Investors still hate stocks, love bonds
November 2, 2012: 5:52 AM ET
Investors continue to flee the stock market and move their money into bonds.
U.S. stock mutual funds lost $1.87 billion during the week ended Oct. 24, according to the Investment Company Institute. That's an improvement over the prior week, when investors pulled $2.12 billion out. At the same time, investors continued to add to their bond holdings with U.S. bond mutual funds seeing inflows of $6.6 billion.
And ICI data show that hybrid funds, which invest in both stocks and bonds, brought in $1.3 billion in the latest week.

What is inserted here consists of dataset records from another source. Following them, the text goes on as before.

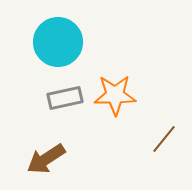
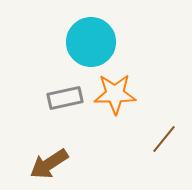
cyan circle: moved 33 px right
orange star: moved 1 px up
brown arrow: moved 3 px right, 5 px down
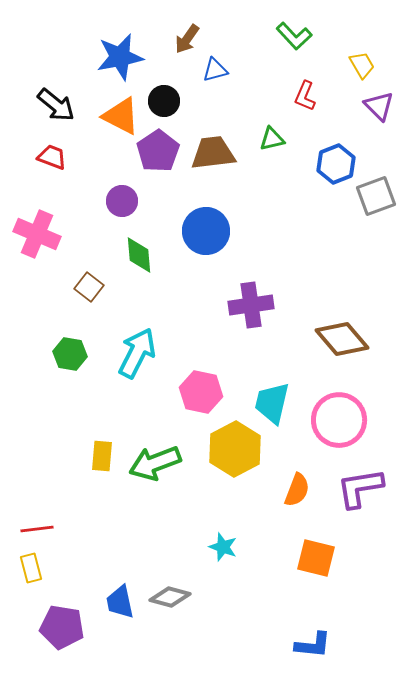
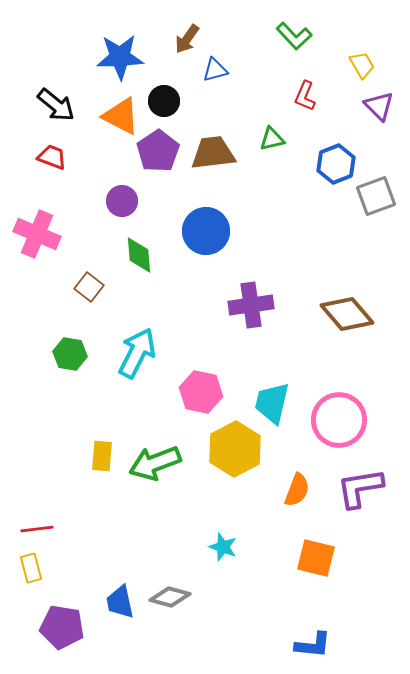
blue star at (120, 57): rotated 9 degrees clockwise
brown diamond at (342, 339): moved 5 px right, 25 px up
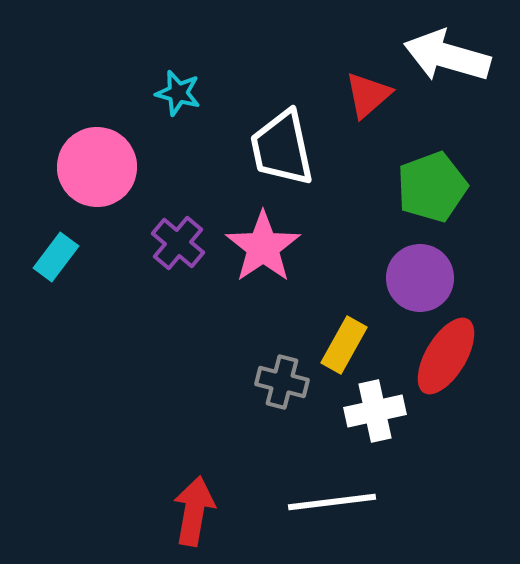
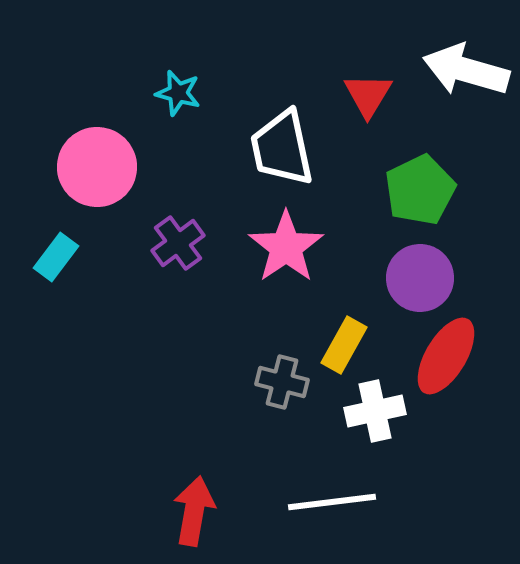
white arrow: moved 19 px right, 14 px down
red triangle: rotated 18 degrees counterclockwise
green pentagon: moved 12 px left, 3 px down; rotated 6 degrees counterclockwise
purple cross: rotated 14 degrees clockwise
pink star: moved 23 px right
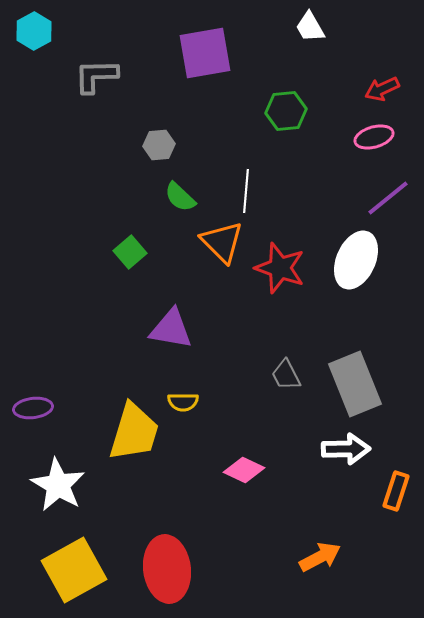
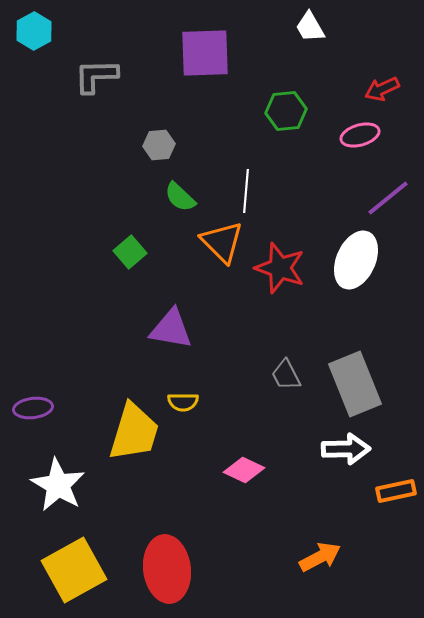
purple square: rotated 8 degrees clockwise
pink ellipse: moved 14 px left, 2 px up
orange rectangle: rotated 60 degrees clockwise
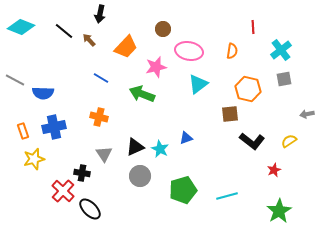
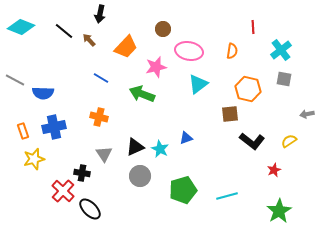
gray square: rotated 21 degrees clockwise
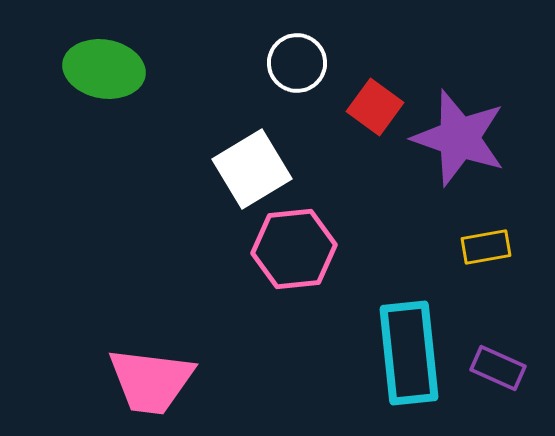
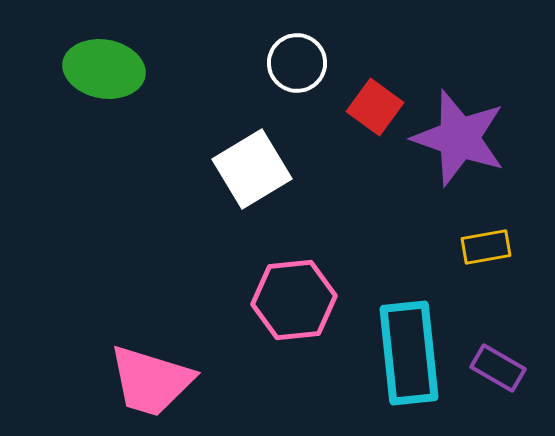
pink hexagon: moved 51 px down
purple rectangle: rotated 6 degrees clockwise
pink trapezoid: rotated 10 degrees clockwise
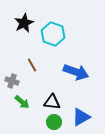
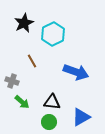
cyan hexagon: rotated 15 degrees clockwise
brown line: moved 4 px up
green circle: moved 5 px left
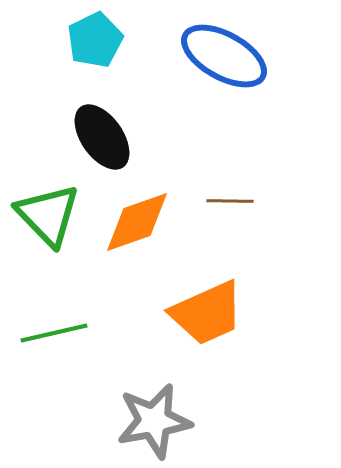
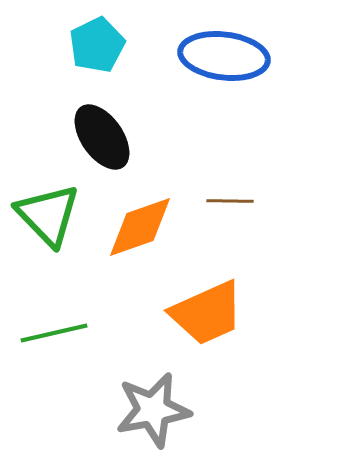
cyan pentagon: moved 2 px right, 5 px down
blue ellipse: rotated 22 degrees counterclockwise
orange diamond: moved 3 px right, 5 px down
gray star: moved 1 px left, 11 px up
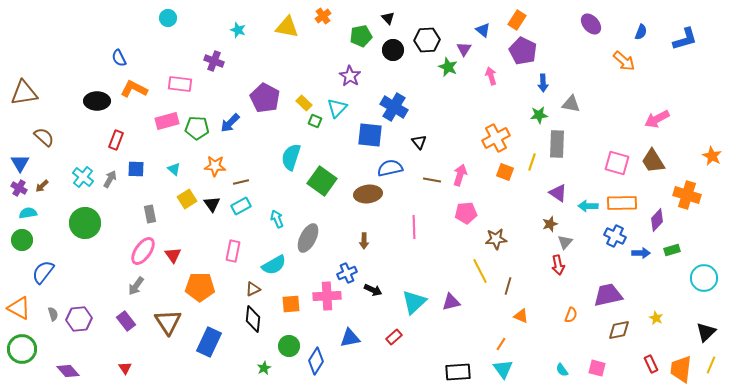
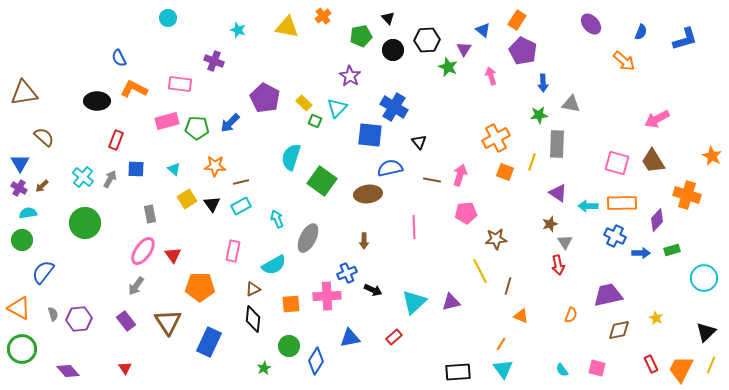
gray triangle at (565, 242): rotated 14 degrees counterclockwise
orange trapezoid at (681, 369): rotated 20 degrees clockwise
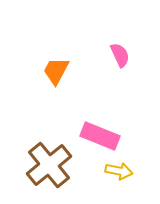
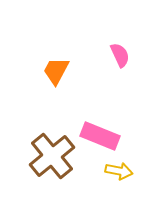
brown cross: moved 3 px right, 9 px up
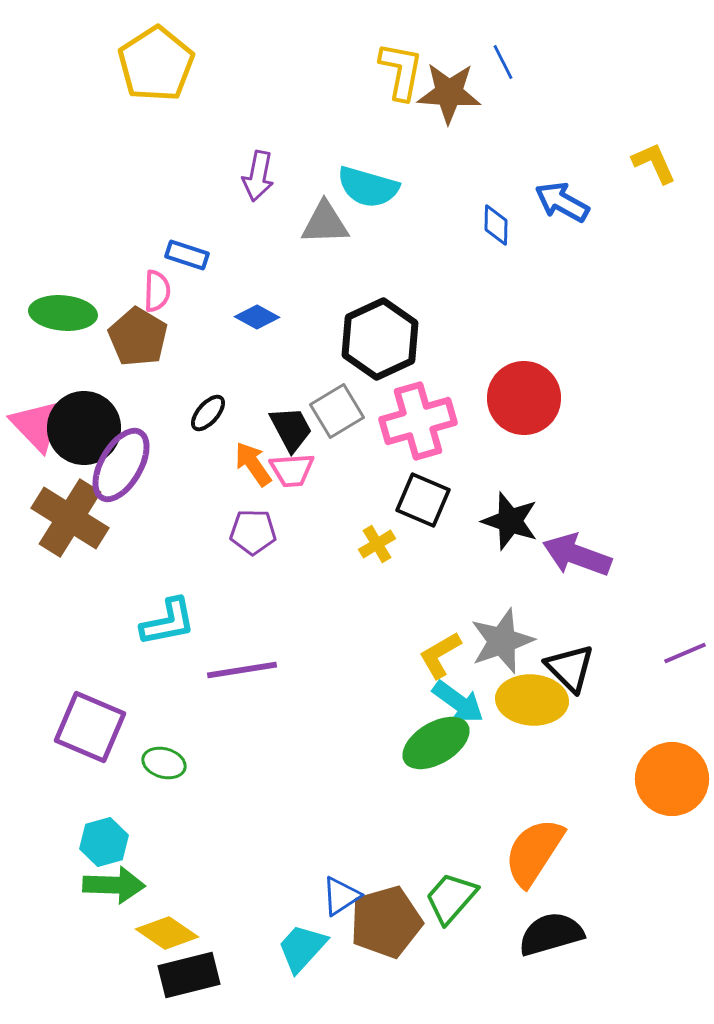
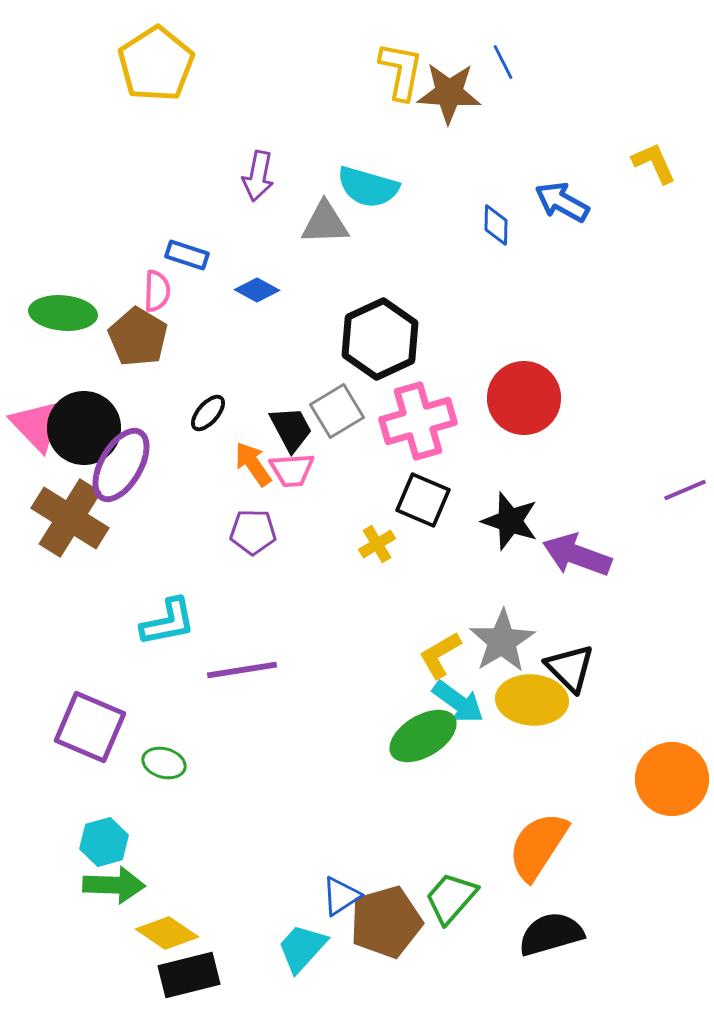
blue diamond at (257, 317): moved 27 px up
gray star at (502, 641): rotated 12 degrees counterclockwise
purple line at (685, 653): moved 163 px up
green ellipse at (436, 743): moved 13 px left, 7 px up
orange semicircle at (534, 852): moved 4 px right, 6 px up
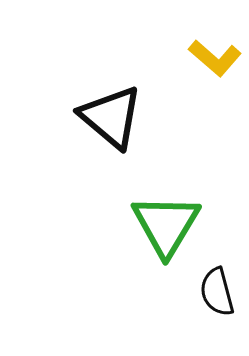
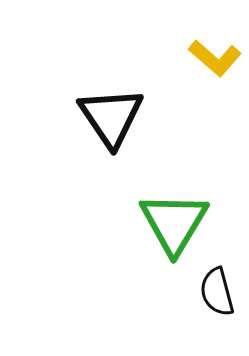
black triangle: rotated 16 degrees clockwise
green triangle: moved 8 px right, 2 px up
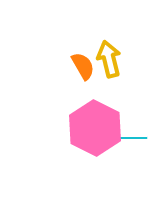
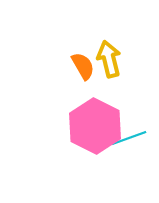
pink hexagon: moved 2 px up
cyan line: rotated 20 degrees counterclockwise
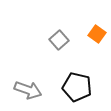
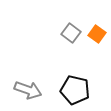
gray square: moved 12 px right, 7 px up; rotated 12 degrees counterclockwise
black pentagon: moved 2 px left, 3 px down
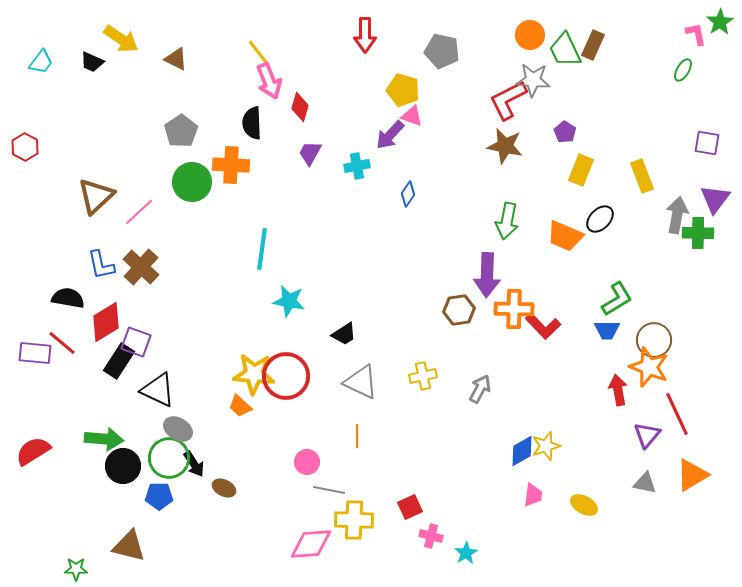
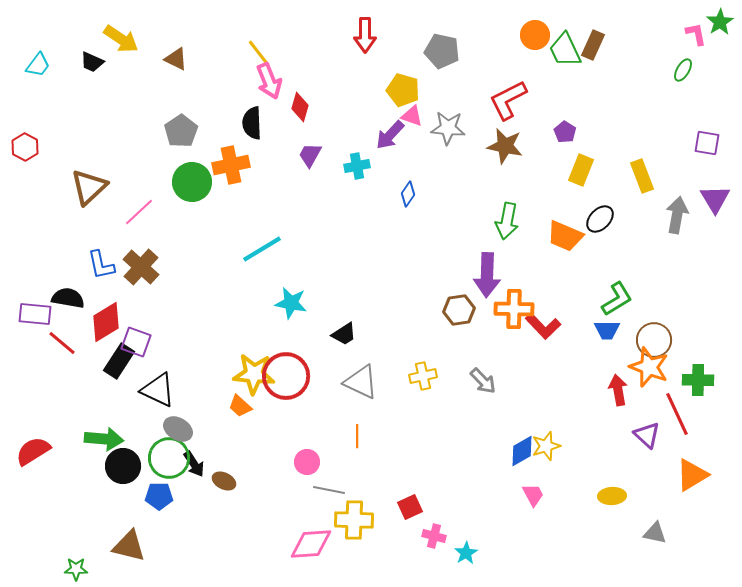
orange circle at (530, 35): moved 5 px right
cyan trapezoid at (41, 62): moved 3 px left, 3 px down
gray star at (533, 80): moved 85 px left, 48 px down
purple trapezoid at (310, 153): moved 2 px down
orange cross at (231, 165): rotated 15 degrees counterclockwise
brown triangle at (96, 196): moved 7 px left, 9 px up
purple triangle at (715, 199): rotated 8 degrees counterclockwise
green cross at (698, 233): moved 147 px down
cyan line at (262, 249): rotated 51 degrees clockwise
cyan star at (289, 301): moved 2 px right, 2 px down
purple rectangle at (35, 353): moved 39 px up
gray arrow at (480, 389): moved 3 px right, 8 px up; rotated 108 degrees clockwise
purple triangle at (647, 435): rotated 28 degrees counterclockwise
gray triangle at (645, 483): moved 10 px right, 50 px down
brown ellipse at (224, 488): moved 7 px up
pink trapezoid at (533, 495): rotated 35 degrees counterclockwise
yellow ellipse at (584, 505): moved 28 px right, 9 px up; rotated 32 degrees counterclockwise
pink cross at (431, 536): moved 3 px right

Investors have had to contend with less-than-stellar corporate results during the past few weeks. While the bulk of companies have been beating earnings estimates, sales have been less impressive and more firms have issued tepid outlooks.
All of that is leaving investors disenchanted with stocks, despite what's been a pretty good year so far.
While the S&P 500 (SPX), Dow Jones Industrial Average (INDU) and the Nasdaq (COMP) have gained between 8% and 16% this year, individual investors, have missed out on the rally and don't seem to believe in it enough to put their money in stocks.
Related: Individual investors miss the rally...again
Stock mutual funds have seen outflows during most weeks of 2012. Last week marked the 14th consecutive week when investors pulled money out of stocks. Investors only added to their stock mutual fund holdings during six out of 42 weeks this year.
The rush out of stock has been more dramatic this year than in year's past. U.S. stock mutual funds bled nearly $113 billion during the first 10 months of 2012 compared to $98 billion during the same period in 2011 and $62 billion in 2011.
Related: Bond fund manager: Beware Treasuries
As investors seek safety, despite the Federal Reserve attempting to push them in the opposite direction, bond funds have seen inflows of more than $285 billion this year.